Work out how many lines in the following entries contain the string "aussi", and write only that number.

Collected data:
........

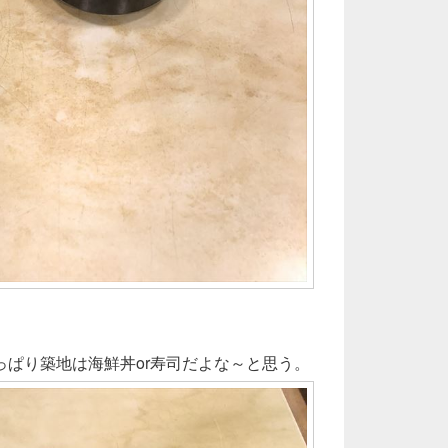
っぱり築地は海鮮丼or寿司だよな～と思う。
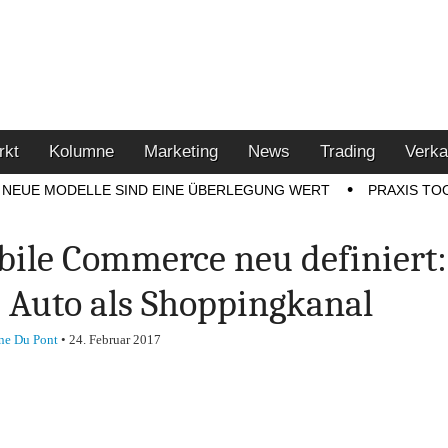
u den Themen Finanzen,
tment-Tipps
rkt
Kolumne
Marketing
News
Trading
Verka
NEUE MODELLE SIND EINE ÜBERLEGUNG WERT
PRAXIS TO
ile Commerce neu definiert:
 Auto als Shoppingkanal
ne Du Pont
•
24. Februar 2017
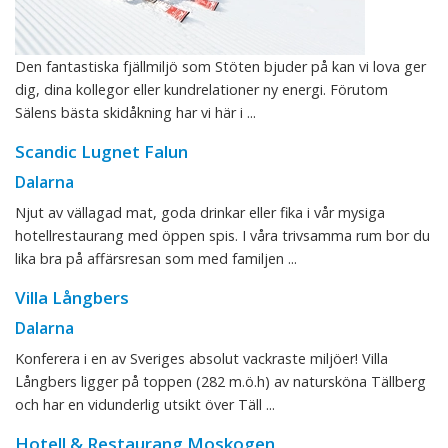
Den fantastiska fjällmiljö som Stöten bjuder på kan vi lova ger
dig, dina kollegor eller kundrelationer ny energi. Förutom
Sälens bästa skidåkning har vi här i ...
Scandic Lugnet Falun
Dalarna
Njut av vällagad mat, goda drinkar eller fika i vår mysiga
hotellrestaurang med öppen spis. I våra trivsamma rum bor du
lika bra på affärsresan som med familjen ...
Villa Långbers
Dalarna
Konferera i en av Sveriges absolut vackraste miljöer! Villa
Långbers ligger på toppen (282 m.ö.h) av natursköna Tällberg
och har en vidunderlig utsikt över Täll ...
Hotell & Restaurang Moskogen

........

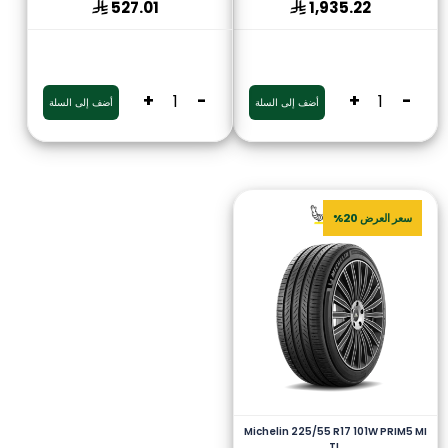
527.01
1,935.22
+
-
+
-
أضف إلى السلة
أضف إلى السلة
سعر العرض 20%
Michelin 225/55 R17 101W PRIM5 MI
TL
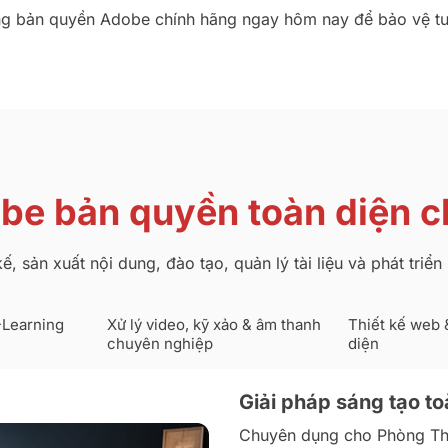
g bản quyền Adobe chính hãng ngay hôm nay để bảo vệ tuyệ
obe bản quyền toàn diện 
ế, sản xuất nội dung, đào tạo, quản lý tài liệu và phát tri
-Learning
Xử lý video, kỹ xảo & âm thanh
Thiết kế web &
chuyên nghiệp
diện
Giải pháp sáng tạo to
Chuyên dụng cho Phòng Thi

........

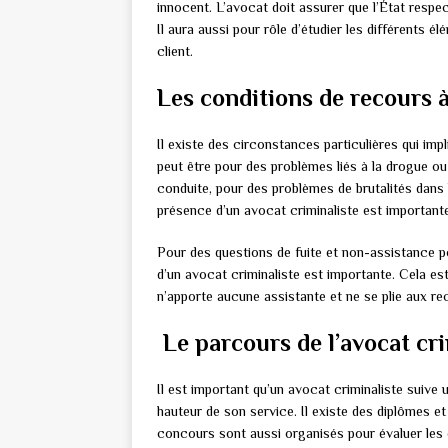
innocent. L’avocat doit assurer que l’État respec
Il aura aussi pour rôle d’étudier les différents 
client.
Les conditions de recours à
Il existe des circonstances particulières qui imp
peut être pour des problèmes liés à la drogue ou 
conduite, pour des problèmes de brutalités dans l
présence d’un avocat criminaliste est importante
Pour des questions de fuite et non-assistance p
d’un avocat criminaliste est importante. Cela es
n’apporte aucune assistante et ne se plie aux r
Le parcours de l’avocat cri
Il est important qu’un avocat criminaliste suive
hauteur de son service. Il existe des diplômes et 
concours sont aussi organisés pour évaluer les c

........

Finished exercise:
2